Creo que es inevitable. Ignoramos si Homero era simpático, si se vestía correctamente o si le daba el paso a los ancianos para cruzar la calle, pero allí está Homero, del que incluso ignoramos si existió como una sola persona o fue una reunión de varias voces poéticas.
Yo nunca conocí a Marosa di Giorgio. Ignoro si era generosa, si invitaba café a los amigos o si llegaba puntualmente a sus citas. Pero qué inmensa fiesta es su escritura: su imaginación desbordada, la finura y la expansión de sus frases y de sus imágenes.
Incluso en el caso de los autores vivos, uno no lee para hacer amigos y compartir con ellos las tardes del verano. Uno lee para estremecerse, para sentirse fuera de uno mismo, para respirar hondo con una frase o una imagen.
Hace poco tropecé con gente pidiendo que en las contraportadas de los libros de Alice Munro apareciera la aclaratoria de la terrible existencia que hizo padecer a su hija, algo así como un certificado de buena conducta denegado.
En su vida, Munro actuó como un monstruo y merece mi más profundo desprecio humano. No me sentaría en una mesa con alguien que permitió que su esposo dañara a su hija y giró la mirada hacia otra parte. Pero sus cuentos son sus cuentos. Gustarán más, gustarán menos, pero yo no me enfrento a la literatura con alma de comisario o de inquisidor.
—¿Quiénes son los escritores vivos, hispanohablantes, más importantes para ti en este momento?
Sencilla pregunta que siempre es muy difícil. Pero me atrevo con ella, pues acotas que esa importancia es personal, que tiene que ver exclusivamente con mi vida del presente.
Es un listado largo, plural, contradictorio, así que para no abrumarte con mi respuesta solo diré dos de ellos: José Balza y Luz Pichel, que, por cierto, escribe al menos en tres lenguas. En este momento de mi existencia, la narrativa de Balza y la poesía de Pichel me llenan de gratitud, de sosiego, de conmoción por la humanidad y la belleza.
—¿Qué estás escribiendo actualmente?
Cuando respondes esta pregunta corres el riesgo de hablar de un libro que no llega a terminar nunca, pero tampoco me parece tan terrible. Hay libros míos que solo existen en alguna entrevista: son un nombre y poco más, una foto del momento, la foto de un fracaso que no hay razón para ocultar. La literatura es un oficio que comienza cada día, una aventura de lo sentimental y del pensamiento. Por cada proyecto que cierras, has dejado en el camino tres o cuatro ideas que no germinaron.
Acabo de terminar un libro de cuentos que tiene a la música como tema común, una conexión vaga, oblicua, en la que los personajes de algún modo cantan, tocan instrumentos, bailan. No puede decirse que lo esté escribiendo, sino más bien dándole las últimas correcciones.
Ahora mismo estoy con una suerte de novela sobre mi madre. Por el momento se titula La noche callada. Es una combinación de estampas, anotaciones, transcripciones, cuentos, poemas, biografía y diario, en la que intento reconstruir la vida de mamá, una persona a la que le gustaba muy poco hablar de sí misma y que nunca tuvo un álbum con fotos propias. Es un trabajo lento, en el que quiero perderme y encontrarme, probar lenguajes, arquitecturas y tonos muy variados.
A la vez, voy trabajando otra novela sobre un personaje obsesionado con la figura de su abuelo, una suerte de santo laico del que conoce muy pocos detalles. Un libro en el que este personaje intenta contar la historia de su ancestro, pero en el que termina irrumpiendo su propia vida, la vida de su madre y sus tiempos de inmigrantes en América.
Ya veremos. El año comienza. Ya veremos cuando llegue el verano en qué estaré metido.
Méndez Guédez ha publicado más de 30 títulos, entre novelas, cuentos y literatura infantil y juvenil. Los más recientes son: Cuando vuelva diciembre (La Pereza Ediciones, Miami, EU, 2025); Roman de la isla Bararida (Firmamentos Editores, Cádiz, España, 2024), y La montaña de los siete tambores (Ediciones Monroy, Caracas, Venezuela, 2024).

* * * * *

#### [ACCIONES A REALIZAR]
**1.** Según la entrevista, ¿cuál es por ahora el título de la novela sobre la madre?
**2.** Reproduce de la entrevista todo lo que va desde "A la vez, voy" hasta "qué estaré metido.".

[Datos almacenados]
* * * * *

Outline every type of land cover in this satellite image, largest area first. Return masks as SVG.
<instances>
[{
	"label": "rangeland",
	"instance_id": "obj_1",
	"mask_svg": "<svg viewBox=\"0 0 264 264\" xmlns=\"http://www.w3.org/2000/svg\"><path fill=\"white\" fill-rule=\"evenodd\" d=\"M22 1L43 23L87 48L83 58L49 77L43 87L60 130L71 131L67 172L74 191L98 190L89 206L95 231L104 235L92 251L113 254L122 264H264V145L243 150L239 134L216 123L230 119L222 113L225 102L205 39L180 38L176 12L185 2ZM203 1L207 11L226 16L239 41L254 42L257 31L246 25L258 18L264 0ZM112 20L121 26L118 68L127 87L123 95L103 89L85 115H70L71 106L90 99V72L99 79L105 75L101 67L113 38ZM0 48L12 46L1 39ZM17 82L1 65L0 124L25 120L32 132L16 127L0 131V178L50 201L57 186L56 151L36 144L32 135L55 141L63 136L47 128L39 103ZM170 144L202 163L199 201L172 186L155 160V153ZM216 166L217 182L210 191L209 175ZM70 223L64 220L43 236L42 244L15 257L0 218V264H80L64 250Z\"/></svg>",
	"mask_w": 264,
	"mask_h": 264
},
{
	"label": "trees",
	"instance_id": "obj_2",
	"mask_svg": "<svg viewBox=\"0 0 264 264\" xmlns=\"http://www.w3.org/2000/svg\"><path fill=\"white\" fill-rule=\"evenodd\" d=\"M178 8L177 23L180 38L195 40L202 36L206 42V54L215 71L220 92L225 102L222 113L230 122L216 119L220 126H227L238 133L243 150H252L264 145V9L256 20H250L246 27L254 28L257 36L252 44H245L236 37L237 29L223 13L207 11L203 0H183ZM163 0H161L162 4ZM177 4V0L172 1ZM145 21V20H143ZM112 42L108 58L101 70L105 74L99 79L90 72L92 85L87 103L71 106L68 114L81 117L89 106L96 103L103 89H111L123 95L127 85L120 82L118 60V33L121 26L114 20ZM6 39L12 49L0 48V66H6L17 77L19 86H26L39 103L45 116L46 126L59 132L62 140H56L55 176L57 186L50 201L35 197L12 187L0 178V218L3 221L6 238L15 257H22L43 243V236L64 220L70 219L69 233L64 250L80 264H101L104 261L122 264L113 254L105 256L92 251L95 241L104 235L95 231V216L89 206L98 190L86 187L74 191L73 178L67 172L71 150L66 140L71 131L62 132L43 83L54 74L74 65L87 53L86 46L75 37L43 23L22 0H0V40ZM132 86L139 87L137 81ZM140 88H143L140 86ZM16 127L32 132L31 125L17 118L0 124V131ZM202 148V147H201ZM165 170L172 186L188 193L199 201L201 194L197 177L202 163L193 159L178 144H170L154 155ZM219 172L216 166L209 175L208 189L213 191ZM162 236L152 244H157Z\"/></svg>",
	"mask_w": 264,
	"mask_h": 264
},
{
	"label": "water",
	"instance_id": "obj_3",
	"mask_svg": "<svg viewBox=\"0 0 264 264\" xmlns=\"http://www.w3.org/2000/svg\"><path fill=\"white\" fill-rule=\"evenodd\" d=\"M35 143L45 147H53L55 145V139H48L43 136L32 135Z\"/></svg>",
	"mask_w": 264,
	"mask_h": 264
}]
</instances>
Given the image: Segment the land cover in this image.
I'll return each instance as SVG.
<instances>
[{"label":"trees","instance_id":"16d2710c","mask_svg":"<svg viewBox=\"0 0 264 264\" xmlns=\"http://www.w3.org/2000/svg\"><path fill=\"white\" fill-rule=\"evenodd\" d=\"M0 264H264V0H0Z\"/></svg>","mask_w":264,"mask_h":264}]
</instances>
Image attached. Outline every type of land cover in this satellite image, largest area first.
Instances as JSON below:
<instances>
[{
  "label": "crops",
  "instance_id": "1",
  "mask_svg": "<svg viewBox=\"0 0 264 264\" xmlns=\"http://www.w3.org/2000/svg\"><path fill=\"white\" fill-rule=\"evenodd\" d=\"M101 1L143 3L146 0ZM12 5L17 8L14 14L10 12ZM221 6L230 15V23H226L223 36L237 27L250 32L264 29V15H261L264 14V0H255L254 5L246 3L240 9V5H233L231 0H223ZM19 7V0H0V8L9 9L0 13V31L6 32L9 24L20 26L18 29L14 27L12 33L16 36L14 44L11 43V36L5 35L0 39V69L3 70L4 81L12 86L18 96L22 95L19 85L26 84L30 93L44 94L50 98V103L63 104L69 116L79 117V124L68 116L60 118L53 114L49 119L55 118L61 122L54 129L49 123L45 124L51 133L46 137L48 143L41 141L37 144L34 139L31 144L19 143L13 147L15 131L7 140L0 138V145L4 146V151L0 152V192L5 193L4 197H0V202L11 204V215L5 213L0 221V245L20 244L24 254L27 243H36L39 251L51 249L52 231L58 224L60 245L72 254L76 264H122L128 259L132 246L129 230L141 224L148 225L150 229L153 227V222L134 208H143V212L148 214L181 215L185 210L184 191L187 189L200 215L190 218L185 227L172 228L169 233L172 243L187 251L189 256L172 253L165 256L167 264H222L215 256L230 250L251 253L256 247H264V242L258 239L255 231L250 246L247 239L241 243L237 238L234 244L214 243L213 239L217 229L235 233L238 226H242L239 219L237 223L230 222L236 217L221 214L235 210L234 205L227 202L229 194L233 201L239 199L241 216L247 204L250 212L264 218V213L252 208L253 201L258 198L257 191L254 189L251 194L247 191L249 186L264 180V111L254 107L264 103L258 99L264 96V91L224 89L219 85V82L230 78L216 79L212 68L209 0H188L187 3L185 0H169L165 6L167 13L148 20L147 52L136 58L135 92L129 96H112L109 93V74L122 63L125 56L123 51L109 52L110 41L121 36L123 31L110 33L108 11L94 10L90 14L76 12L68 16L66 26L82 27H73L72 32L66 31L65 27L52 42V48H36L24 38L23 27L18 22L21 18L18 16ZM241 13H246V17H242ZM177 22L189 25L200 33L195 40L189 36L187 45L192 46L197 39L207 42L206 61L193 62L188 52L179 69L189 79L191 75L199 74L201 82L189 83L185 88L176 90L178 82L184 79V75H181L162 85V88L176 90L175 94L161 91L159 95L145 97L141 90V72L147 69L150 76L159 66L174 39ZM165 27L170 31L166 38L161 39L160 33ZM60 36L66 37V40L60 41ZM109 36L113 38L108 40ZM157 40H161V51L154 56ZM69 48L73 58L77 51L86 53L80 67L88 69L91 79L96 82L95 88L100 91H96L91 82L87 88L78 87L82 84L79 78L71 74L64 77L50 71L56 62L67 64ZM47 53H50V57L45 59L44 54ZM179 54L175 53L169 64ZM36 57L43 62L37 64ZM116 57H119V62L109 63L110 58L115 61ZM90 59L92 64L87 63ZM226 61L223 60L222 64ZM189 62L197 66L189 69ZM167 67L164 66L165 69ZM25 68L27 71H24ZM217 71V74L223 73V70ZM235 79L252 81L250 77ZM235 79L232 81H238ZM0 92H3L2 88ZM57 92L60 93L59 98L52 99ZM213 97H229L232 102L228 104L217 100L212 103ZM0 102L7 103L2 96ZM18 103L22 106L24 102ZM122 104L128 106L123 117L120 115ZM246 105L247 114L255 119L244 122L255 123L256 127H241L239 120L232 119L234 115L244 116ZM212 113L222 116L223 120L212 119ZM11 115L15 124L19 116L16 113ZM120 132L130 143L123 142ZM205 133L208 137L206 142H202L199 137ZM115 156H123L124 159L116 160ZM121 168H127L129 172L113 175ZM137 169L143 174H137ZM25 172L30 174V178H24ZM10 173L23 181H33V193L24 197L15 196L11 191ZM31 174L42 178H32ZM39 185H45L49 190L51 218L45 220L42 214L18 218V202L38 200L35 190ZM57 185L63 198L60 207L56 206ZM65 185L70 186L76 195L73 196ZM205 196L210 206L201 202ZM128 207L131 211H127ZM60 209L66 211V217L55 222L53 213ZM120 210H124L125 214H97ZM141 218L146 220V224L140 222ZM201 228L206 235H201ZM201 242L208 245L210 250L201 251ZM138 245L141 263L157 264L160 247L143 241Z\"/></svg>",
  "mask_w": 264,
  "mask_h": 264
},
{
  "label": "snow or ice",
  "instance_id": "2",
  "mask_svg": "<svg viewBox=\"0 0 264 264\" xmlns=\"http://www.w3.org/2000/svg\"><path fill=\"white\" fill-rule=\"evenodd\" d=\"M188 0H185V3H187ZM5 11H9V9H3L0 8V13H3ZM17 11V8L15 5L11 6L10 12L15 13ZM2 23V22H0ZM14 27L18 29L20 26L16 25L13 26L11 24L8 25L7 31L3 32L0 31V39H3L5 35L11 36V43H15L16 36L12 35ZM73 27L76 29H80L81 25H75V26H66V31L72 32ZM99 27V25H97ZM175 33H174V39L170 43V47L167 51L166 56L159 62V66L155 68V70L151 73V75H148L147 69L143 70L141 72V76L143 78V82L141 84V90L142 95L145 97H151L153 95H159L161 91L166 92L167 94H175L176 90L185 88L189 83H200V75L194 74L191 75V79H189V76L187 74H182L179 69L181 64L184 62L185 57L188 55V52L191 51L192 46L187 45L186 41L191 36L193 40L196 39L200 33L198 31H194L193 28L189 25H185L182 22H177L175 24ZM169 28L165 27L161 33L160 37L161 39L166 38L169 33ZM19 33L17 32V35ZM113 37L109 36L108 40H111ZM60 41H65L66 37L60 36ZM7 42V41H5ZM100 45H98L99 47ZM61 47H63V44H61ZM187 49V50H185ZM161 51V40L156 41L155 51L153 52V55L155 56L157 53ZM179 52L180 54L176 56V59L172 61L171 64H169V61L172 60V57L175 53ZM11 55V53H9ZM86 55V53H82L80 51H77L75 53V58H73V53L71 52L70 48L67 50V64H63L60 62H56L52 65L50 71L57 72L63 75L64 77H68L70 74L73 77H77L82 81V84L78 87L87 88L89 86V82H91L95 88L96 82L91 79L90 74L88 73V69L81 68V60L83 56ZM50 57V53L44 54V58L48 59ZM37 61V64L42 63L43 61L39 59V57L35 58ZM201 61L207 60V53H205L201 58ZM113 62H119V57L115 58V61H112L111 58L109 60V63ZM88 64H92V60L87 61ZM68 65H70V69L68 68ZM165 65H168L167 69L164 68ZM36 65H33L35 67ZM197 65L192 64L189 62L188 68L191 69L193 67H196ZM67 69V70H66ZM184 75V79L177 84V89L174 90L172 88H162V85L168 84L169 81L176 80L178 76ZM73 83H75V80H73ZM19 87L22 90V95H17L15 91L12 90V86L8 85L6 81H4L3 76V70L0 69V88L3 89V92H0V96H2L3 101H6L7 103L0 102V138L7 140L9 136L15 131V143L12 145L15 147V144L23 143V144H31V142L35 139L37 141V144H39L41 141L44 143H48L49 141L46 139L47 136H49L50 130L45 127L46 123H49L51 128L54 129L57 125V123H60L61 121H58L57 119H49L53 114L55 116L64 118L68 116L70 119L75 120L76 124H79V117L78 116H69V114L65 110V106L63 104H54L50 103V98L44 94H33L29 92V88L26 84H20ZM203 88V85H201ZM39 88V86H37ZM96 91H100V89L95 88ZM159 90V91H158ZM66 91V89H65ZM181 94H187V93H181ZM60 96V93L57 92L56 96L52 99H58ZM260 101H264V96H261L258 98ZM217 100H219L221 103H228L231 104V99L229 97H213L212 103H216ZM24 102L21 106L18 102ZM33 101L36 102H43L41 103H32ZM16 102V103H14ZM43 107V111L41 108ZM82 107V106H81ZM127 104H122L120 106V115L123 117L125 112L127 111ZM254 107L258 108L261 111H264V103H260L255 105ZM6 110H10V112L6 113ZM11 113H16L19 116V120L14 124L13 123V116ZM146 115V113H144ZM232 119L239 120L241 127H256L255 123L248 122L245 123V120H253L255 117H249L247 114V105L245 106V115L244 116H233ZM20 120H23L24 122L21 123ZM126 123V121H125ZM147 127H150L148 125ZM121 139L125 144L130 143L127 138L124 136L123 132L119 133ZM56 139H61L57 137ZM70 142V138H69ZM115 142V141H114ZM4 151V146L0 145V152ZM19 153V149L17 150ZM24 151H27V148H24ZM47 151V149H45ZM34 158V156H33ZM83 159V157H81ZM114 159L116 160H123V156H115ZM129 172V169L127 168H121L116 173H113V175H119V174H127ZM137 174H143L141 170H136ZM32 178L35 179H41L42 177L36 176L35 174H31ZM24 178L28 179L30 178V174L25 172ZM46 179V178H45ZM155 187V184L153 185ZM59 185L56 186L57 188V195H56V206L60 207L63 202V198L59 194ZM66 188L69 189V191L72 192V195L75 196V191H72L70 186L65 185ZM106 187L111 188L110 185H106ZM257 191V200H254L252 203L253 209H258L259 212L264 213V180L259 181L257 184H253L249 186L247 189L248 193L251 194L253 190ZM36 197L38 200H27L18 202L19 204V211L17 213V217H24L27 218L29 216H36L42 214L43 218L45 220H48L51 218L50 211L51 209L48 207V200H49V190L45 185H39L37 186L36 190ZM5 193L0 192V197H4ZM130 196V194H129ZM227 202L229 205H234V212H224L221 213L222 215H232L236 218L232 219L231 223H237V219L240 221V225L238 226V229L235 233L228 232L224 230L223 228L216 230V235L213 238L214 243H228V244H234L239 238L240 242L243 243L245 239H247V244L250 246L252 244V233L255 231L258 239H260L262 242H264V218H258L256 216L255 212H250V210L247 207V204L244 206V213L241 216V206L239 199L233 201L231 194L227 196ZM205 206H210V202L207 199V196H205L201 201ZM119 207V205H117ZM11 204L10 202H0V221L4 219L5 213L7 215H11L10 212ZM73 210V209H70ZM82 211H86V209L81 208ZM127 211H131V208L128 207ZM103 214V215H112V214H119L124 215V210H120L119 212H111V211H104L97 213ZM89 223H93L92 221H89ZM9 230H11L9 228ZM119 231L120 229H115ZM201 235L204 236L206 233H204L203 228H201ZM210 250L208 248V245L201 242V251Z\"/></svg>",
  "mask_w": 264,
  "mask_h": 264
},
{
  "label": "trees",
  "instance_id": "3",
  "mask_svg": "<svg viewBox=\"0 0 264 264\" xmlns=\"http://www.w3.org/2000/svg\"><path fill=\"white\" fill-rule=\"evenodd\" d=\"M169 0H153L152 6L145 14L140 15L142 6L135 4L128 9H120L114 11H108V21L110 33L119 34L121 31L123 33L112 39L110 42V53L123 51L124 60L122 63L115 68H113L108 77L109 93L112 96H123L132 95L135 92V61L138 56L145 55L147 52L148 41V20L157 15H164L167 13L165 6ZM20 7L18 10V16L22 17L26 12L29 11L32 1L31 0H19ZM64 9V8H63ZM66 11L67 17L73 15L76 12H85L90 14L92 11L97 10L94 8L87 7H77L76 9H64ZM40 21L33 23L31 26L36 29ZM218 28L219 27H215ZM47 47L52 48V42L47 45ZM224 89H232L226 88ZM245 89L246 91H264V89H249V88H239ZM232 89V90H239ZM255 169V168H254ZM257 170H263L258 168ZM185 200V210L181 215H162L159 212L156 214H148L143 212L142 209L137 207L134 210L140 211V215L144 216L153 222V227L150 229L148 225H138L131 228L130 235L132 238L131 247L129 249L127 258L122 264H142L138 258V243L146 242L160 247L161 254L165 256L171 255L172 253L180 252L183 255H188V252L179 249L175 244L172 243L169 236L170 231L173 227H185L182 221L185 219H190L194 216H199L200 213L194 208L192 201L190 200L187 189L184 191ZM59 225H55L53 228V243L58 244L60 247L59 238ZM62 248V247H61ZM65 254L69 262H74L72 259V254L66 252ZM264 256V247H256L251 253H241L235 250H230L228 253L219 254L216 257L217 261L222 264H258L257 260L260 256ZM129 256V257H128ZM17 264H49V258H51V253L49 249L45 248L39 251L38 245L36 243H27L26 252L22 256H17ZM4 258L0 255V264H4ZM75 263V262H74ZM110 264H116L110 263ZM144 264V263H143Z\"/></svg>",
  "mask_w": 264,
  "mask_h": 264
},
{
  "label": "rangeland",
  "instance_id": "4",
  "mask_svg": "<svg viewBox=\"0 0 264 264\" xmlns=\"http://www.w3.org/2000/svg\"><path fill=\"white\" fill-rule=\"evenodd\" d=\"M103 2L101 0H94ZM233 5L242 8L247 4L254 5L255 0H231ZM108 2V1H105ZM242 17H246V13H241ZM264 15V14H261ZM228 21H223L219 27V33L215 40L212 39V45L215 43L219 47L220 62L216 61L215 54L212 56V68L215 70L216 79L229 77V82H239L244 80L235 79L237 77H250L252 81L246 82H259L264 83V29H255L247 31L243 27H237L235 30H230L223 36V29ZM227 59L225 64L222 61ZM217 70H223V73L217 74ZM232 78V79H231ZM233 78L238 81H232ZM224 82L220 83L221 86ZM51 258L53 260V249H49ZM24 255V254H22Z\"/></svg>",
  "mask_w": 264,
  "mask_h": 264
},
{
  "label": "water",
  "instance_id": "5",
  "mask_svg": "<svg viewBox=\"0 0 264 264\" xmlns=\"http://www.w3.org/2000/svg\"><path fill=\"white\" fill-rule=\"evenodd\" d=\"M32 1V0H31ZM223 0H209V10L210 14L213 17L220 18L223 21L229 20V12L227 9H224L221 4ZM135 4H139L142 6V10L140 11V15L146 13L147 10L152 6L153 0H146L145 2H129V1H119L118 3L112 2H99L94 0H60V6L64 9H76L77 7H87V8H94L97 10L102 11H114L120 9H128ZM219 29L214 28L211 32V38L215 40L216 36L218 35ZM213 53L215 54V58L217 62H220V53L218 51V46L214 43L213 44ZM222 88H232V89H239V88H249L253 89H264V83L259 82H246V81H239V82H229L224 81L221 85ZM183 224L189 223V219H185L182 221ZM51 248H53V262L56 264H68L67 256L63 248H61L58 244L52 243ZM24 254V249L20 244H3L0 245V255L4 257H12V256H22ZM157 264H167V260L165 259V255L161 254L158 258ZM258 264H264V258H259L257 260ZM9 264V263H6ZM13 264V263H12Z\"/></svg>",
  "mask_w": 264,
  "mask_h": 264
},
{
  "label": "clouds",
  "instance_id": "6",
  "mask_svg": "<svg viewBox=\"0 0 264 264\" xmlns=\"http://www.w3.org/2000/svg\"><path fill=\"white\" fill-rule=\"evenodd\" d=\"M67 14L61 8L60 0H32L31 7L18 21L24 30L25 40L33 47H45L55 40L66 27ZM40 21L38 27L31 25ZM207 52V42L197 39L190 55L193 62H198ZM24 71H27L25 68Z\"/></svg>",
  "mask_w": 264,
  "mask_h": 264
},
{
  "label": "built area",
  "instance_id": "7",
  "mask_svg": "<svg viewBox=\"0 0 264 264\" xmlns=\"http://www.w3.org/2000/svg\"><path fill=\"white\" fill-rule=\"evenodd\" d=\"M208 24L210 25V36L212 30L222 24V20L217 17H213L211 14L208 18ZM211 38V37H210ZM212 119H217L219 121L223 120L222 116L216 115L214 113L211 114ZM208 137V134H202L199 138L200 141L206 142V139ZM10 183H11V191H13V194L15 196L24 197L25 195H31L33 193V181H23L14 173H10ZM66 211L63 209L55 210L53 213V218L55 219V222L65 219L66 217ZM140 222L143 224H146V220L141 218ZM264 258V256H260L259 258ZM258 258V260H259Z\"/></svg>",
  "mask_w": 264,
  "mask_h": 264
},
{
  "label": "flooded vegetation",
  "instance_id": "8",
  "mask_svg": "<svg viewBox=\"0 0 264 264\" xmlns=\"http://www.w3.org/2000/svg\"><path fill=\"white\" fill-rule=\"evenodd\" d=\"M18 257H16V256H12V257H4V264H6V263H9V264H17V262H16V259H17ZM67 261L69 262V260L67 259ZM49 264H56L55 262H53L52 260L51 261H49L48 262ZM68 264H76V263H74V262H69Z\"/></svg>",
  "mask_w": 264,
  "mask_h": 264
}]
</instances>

* * * * *

#### [RESPUESTAS DEL EJERCICIO]
**1.** La noche callada.

**2.**
A la vez, voy trabajando otra novela sobre un personaje obsesionado con la figura de su abuelo, una suerte de santo laico del que conoce muy pocos detalles. Un libro en el que este personaje intenta contar la historia de su ancestro, pero en el que termina irrumpiendo su propia vida, la vida de su madre y sus tiempos de inmigrantes en América.
Ya veremos. El año comienza. Ya veremos cuando llegue el verano en qué estaré metido.